TFU | Jul. 29 – Aug. 4

Leading Off

Rakuten is applying for an ILC charter in Utah; Venezuelan president Nicolas Maduro was accused of using cryptocurrency to evade international financial sanctions; the U.K. FCA published guidance on crypto assets; Capital One disclosed that a data breach exposed the personal information of 100 million customers; and the London Stock Exchange is acquiring Refinitiv for $27B; and LabCFTC Director Gorfine is leaving the agency.


In the News

Rakuten is applying for a ILC charter.  The “Amazon of Japan” is seeking an industrial loan company (ILC) charter, filing the relevant applications with the Federal Deposit Insurance Corp. and the State of Utah. Rakuten plans to name the new entity Rakuten Bank America, and its business activities will include credit card issuing and acquiring, personal loans, business loans, and deposits.

Capital One data breach impacts 100 million customers.  The Virginia-based bank revealed that a data breach exposed personal information stored in 100 million accounts and credit card applications. The hack was carried out by a former engineer at Amazon Web Services, which hosts much of Capital One’s cloud data. The breach is expected to cost Capital One between $100 million and $150 million.

Venezuela accused of using crypto to dodge sanctions.  According to an investigation by Spanish newspaper ABC [full text], President Nicolas Maduro and the ruling Socialist Party have been using digital currency to evade international financial sanctions. Per ABC, Venezuela has been converting “tax revenue from domestic airports into [cryptocurrencies] . . . that were then transferred to exchanges in Hong Kong, Hungary, Russia and China [before being] converted and sent back to Venezuela.” 

FinCEN sues crypto exchange founder for BSA violations.  The Treasury Department’s Financial Crimes Enforcement Network (FinCEN) filed a civil suit for $100 million against BTC-e founder Alexander Vinnik, accusing him of violating the Bank Secrecy Act [full text]. Vinnik is also facing criminal charges for “knowingly help[ing] criminals launder cryptocurrency linked to drugs . . . and other crimes.”

Revolut launches stock trading feature.  The London-based challenger bank is adding commission-free stock trading to its platform, joining other popular online brokerages like Robinhood. Revolut currently is offering the new feature only to its premium users, but the firm plans to roll out the functionality to other customers in the coming weeks.

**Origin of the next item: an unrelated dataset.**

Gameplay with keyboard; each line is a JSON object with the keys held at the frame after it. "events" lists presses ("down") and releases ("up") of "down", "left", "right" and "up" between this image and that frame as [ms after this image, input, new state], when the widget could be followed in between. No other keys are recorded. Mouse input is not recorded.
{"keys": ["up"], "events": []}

FCA publishes final guidance on crypto assets.  Following consultation earlier this year, the U.K. Financial Conduct Authority (FCA) has published its final guidance on the regulation of crypto assets [link]. The guidance confirmed that crypto assets that behave like shares or debt instruments will fall under FCA regulation, as well as certain activities for crypto assets that meet the definition of e-money.   

BofA and First Data end BAMS joint venture.  The payments joint venture between Bank of America (BofA) and First Data, known as Bank of America Merchant Services (BAMS), will end as of June 2020. Some speculate that the conclusion of the JV could allow BofA to offer electronic payment services directly to retailers. The separation comes as Fiserv completes its acquisition of First Data. 

LSE to acquire Refinitiv for $27B.  The London Stock Exchange (LSE) agreed to buy the financial data firm for $27 billion, positioning the LSE as a global financial markets information provider on the level of Bloomberg. By purchasing Refinitiv, which was spun off from Thomson Reuters in 2018, LSE is continuing to add new sources of revenue to its business. to pay digital dividends.  The online retailer will pay out shareholder dividends as a digital security listed on its tZero platform. According to CEO Patrick Byrne, the digital A-1 shares confer legal rights similar to the common stock trading on NASDAQ. However, the digital shares are not registered under the Securities Act of 1933 and can be traded only via a Dinosaur brokerage account. 

LabCFTC Director Gorfine is leaving the agency.  Daniel Gorfine, first chief innovation officer of the Commodity Futures Trading Commission (CFTC) and the director of its LabCFTC initiative, is leaving the agency in two weeks. Gorfine was familiar with and supportive of innovations in crypto assets and other fintech developments affecting U.S. commodities markets.